== Article ==
- - - - -
Other AML/CFT measures that Myanmar has taken are considered below. Whether these steps are sufficient will be extremely important for Myanmar, given the power that the United States can exercise through the international financial system. Although in 2003, the US Government identified Myanmar as a jurisdiction of “primary money laundering concern” under the USA Patriot Act, it has not prohibited US financial institutions from having correspondent relationships with Myanmar banks. Fortunately, in October 2016, the US Treasury issued a blanket administrative waiver allowing US institutions to maintain correspondent bank accounts with Myanmar banks under specified conditions.

Anti-Money Laundering and Counter Financing of Terrorism Laws

Myanmar’s AML/CFT laws are complex and are dispersed across a number of different laws, including the Anti-Money Laundering Law (2014), the Anti-Money Laundering Rules (2015), the Countering of the Financing of Terrorism Rules (2015) and the Customer Due Diligence Directive issued by the Central Bank of Myanmar (2019). English translation of these laws is available on the website of the Myanmar Financial Intelligence Unit at

In 2014, Myanmar’s Anti-Money Laundering Law (AMLL) was enacted, replacing the Control of Money Laundering Law (2002). The Central Control Board on Money Laundering which was formed under the 2002 law, was re-formed under the 2014 law as the Anti-Money Laundering Central Board (AMLCB), comprising 15 persons including the Minister for the Ministry of Home Affairs as chairman. The duties of the AMLCB as set out in the AMLL include: setting AML/CFT policies; formulating and implementing a national AML/CFT strategy; conducting a national risk assessment; monitoring and implementation of national policies and strategies; issuing directives on customer due diligence to be complied with by reporting organisations; co-operating with international and regional organisations as well as state parties of UN conventions and neighbouring states; guiding relevant government departments and organisations; setting our and guiding the AML/CFT awareness policy to public services and non-government organisations; and submitting the report of activities of the AMLCB to the Government.

The AMLCB formed the Financial Intelligence Unit (FIU) under section 9 of the AMLL to receive, request and analyse reports and other information relating to AML/CFT offences and predicate offences. The FIU is also responsible for provide the results of analysis and other relevant information to the relevant responsible person or organisations or internal and external agencies upon request or spontaneously if it suspects that it relates to AML/CFT offences or any predicate offences.[8] Under sections 13 and 14 of the AMLL, the FIU is the Scrutiny Body responsible for scrutinising money laundering, financing of terrorism, money and properties obtained by illegal means, and terrorist property. Pursuant to section 16, the Central Board is the Investigation Body responsible for investigating the FIU’s findings on money laundering.
- - - - -
Dataset records:
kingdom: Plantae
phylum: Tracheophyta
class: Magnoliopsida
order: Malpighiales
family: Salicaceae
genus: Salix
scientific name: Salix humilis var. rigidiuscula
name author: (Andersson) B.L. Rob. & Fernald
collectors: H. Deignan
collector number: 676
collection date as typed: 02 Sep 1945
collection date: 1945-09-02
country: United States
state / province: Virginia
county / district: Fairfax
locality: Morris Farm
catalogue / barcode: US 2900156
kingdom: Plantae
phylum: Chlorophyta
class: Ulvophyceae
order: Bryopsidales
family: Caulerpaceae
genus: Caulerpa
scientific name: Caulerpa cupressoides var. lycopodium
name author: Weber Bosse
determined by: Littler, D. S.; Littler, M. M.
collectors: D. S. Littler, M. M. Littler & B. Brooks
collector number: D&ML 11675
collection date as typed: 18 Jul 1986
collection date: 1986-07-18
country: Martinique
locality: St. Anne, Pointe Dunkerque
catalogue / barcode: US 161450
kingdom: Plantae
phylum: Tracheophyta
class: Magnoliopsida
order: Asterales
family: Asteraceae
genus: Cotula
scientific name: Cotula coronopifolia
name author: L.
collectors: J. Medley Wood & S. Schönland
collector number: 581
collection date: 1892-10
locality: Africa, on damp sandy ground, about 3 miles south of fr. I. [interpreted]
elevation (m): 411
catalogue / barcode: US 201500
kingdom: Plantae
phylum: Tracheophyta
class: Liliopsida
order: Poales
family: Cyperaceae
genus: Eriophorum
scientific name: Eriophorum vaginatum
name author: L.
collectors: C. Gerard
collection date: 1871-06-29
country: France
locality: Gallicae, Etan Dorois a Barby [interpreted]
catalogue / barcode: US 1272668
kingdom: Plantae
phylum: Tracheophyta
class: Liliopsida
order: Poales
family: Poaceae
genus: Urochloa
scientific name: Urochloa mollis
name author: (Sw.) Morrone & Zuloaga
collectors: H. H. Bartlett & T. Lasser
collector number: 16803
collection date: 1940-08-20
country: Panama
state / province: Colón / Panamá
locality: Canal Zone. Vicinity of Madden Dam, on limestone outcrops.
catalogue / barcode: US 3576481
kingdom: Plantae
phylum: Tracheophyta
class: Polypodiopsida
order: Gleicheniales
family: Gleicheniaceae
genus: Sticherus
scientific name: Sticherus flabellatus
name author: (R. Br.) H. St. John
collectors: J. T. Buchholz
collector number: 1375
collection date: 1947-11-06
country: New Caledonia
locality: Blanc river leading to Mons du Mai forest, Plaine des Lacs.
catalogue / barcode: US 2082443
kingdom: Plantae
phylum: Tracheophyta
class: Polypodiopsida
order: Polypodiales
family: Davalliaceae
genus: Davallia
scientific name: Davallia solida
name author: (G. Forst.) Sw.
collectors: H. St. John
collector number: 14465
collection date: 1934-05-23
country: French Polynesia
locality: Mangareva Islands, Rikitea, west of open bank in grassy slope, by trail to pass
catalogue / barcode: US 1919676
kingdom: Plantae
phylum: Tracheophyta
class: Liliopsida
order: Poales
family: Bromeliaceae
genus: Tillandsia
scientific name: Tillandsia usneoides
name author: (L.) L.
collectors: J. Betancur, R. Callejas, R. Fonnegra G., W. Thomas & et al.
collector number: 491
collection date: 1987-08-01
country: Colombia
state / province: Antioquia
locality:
- - - - -
== Requirements ==
Pick up the article on Myanmar's anti-money laundering measures from its last sentence and keep writing it.

== Task output ==
According to section 3(n) of the AMLL, money laundering means “the commission of any of the following:

  1. conversion or transfer of money and property, knowing or having reason to know that such money and property are the proceeds of crime, for the purpose of disguising or concealing the illicit origin of the money or property or of assisting, before or after commission of the offence, any person who is involved in the commission of the predicate offence to evade the legal consequences of his or her action under the AMLL;
  2. concealment or disguise of the true nature, source, location and disposition, movement or ownership of or rights with respect to money and property, knowing or having reason to know that such money and property are the proceeds of crime;
  3. acquisition, possession or use of money and property, knowing or having reason to know, at the time of receipt, that such money and property are the proceeds of crime;
  4. participation in, association with, aiding, abetting, facilitating, managing, counselling and being a member of an organised group and commission of an offence by any other means, by action or omission, to commit, attempts to commit or conspiracy to commit any offence contained in paragraphs (i) to (iii) above.

Predicate offences for money laundering are: offences committed by organised criminal groups; offences relating to sexual exploitation; offences relating to infringement of intellectual property rights; offences relating to environmental crimes; offences relating to tax evasion and other tax crimes; offences relating to piracy; offences relating to terrorism; offences relating to insider trading and market manipulation; the commission of any offence punishable with imprisonment for a minimum term of one year; offences prescribed by the Government; or offences relating to participating, abetting, supporting, providing, managing, advising or being a member of an organised criminal group, or other related offences including attempting or conspiring to commit any of the offences above (section 5 of the AMLL).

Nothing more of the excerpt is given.